In the bowl of your stand mixer, beat the butter and sugars until fluffy (a couple of minutes). Add the eggs and vanilla extract and mix to combine.

Slowly add the dry ingredients to the stand mixer and mix until they are incorporated. Remove the bowl from the stand mixer and stir in the chocolate chips.

Cover bowl with plastic food wrap and place in the fridge to set for 2 hours (the dough will be too sticky to handle without chilling it). [You can totally skip this step if you’re in a rush or reduce the chill time, but it will be harder to roll them. You can scoop them directly onto the parchment lined baking sheet and gently form them into balls directly on the pan but they may come out a little less uniform this way]

Scoop out dough (I like to use a small sized cookie scoop- to get a uniform size) and roll the dough into a ball. Place the dough balls on the baking sheets, 2 inches apart. Press down slightly.

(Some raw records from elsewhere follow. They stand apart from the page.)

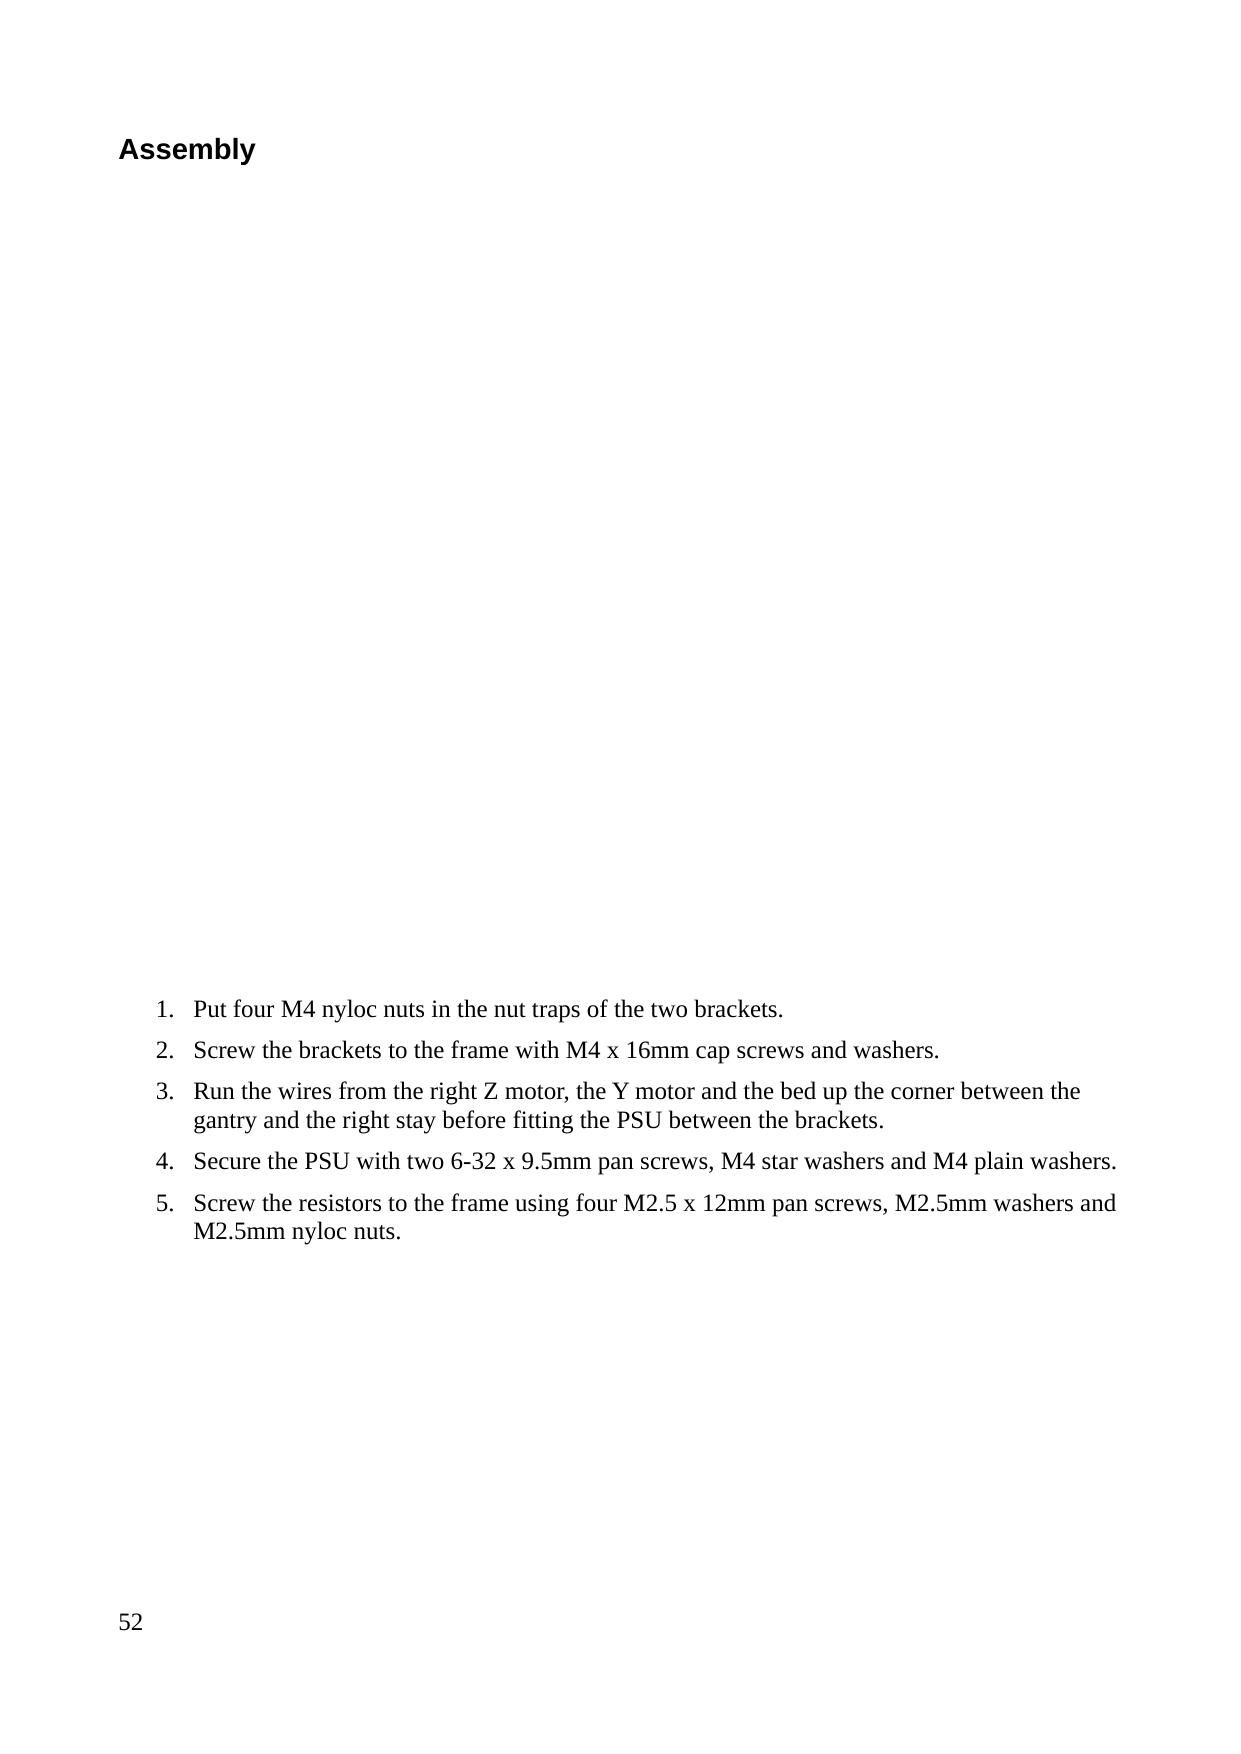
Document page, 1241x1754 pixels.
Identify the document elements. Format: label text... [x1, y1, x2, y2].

subtitle Assembly [118, 132, 1122, 165]
list Secure the PSU with two 6-32 x 9.5mm pan screws, M4 star washers and M4 plain washers. [156, 1146, 1122, 1175]
list Screw the brackets to the frame with M4 x 16mm cap screws and washers. [156, 1035, 1122, 1064]
list Run the wires from the right Z motor, the Y motor and the bed up the corner between the gantry and the right stay before fitting the PSU between the brackets. [156, 1076, 1122, 1134]
list Screw the resistors to the frame using four M2.5 x 12mm pan screws, M2.5mm washers and M2.5mm nyloc nuts. [156, 1188, 1122, 1245]
list Put four M4 nyloc nuts in the nut traps of the two brackets. [156, 994, 1122, 1023]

Bake the cookies for 10-12 minutes. Remove them from the oven and allow the cookies to cool on a baking sheet for 5 minutes and then transfer to a cooling rack to cool completely.

Enjoy!

-Cathy

You may also like:

Chocolate Crinkle Cookies
Chewy Ginger Molasses Cookies
Vegan Chocolate Chip Cookies

Double Chocolate Chip Cookies

Servings

24

servings
Prep time

10

minutes
Cooking time

10

minutes

Ingredients

  • 1 1/4 cups all purpose flour

  • 1/2 cup cocoa powder

  • 1 teaspoon baking soda

  • 1/2 teaspoon instant espresso powder (optional- I like to add it for a richer chocolatey flavour)

  • 1/4 teaspoon salt

  • 1/2 cup butter, softened

  • 2/3 cup sugar

  • 1/3 cup brown sugar

  • 2 large eggs

  • 1 teaspoon vanilla extract

  • 1 cup chocolate chips

Directions

  • Preheat oven to 350F and line 2 baking sheets with parchment paper.
  • In a large bowl, mix together the four, cocoa powder, instant espresso powder, salt and baking soda. Set aside.
  • In the bowl of your stand mixer, beat the butter and sugars until fluffy (a couple of minutes). Add the eggs and vanilla extract and mix to combine.
  • Slowly add the dry ingredients to the stand mixer and mix until they are incorporated. Remove the bowl from the stand mixer and stir in the chocolate chips.
  • Cover bowl with plastic food wrap and place in the fridge to set for 2 hours (the dough will be too sticky to handle without chilling it).
  • Scoop out dough (I like to use a small sized cookie scoop- to get a uniform size) and roll the dough into a ball. Place the dough balls on the baking sheets, 2 inches apart. Press down slightly.
  • Bake the cookies for 10-12 minutes. Remove them from the oven and allow the cookies to cool on a baking sheet for 5 minutes and then transfer to a cooling rack to cool completely.